Gajda backs up Kaye’s theory. “I follow and am friends with a lot of ‘content creators’, aka e-girls who make their own memes or guided meditation videos,” she says, “So I’m used to seeing a lot of content made by people themselves rather than relying on a muted video of Phoebe from Friends.” Fundamentally, for Gajda, GIFs “just feel like a really bad attempt at a joke but the person isn’t original enough to come up with something funny on their own.”

But of course it’s silly to generalise too much about generational attitudes to GIFs – Yang is Gen Z, and they used GIFs on Tumblr for most of their teenage years. “Sometimes, pictures can effectively convey more emotions than words,” they say – and they add that animated emojis on Discord are currently very popular with young people. But Yang stopped using reaction GIFs around 2016 because they “grew out of it” and “started to associate frequent reaction GIF usage as obnoxious and immature”. Yang began to feel that they didn’t add anything to conversations and could even interrupt the flow of them.

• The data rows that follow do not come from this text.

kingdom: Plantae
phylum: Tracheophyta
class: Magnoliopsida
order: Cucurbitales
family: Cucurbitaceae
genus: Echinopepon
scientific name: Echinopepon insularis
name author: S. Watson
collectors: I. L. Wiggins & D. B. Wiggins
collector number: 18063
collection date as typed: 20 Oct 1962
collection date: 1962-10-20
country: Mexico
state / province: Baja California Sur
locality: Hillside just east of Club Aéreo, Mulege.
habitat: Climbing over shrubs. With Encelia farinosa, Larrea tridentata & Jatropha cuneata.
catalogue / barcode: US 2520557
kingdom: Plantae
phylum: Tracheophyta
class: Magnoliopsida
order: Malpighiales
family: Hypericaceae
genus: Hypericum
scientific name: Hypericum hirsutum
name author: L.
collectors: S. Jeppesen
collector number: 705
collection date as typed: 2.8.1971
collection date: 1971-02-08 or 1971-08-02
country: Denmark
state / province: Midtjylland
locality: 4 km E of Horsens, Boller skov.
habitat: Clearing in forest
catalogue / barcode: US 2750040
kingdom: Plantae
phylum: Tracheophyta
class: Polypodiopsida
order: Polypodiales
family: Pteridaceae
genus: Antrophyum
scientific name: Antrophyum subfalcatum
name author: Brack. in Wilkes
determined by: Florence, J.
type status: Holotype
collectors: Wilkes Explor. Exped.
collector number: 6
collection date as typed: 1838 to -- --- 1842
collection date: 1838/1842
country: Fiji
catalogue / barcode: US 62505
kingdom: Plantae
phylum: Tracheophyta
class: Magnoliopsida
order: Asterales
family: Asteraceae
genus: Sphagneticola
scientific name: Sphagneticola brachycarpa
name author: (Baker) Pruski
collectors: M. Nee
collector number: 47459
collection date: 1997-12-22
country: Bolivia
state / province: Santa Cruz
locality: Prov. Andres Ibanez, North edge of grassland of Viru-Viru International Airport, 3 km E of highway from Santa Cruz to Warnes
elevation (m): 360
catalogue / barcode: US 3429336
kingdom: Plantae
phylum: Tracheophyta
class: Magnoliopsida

Despite creating an entire exhibition around them, Eppink also doesn’t use GIFs much anymore. Like Yang, he used to have a GIF folder, and thinks that today’s easy access libraries have “flattened” their effect. “I find it harder to find a GIF that expresses what I want to express when I’m using those platforms,” he says. Like cyberpsychologist Kaye, he notes that TikTok has normalised sharing videos of ourselves – why select a GIF to show “your reaction when…”, if you can simply turn on your camera and record your actual reaction?

That’s not to say the GIF is dead. They haven’t disappeared from your family WhatsApp chat, for one, and there are still 21.3 million people subscribed to the subreddit r/gifs, which currently sees 1,467 new comments a day. Academic Phillips theorises that there might be an ironic resurgence in GIF use – much like the deliberately shitty “dank memes” that rose in popularity when memes went mainstream. Perhaps the waxing and waning popularity of the GIF is an ironic mirror of the format itself – destined to repeat endlessly, looping over and over again.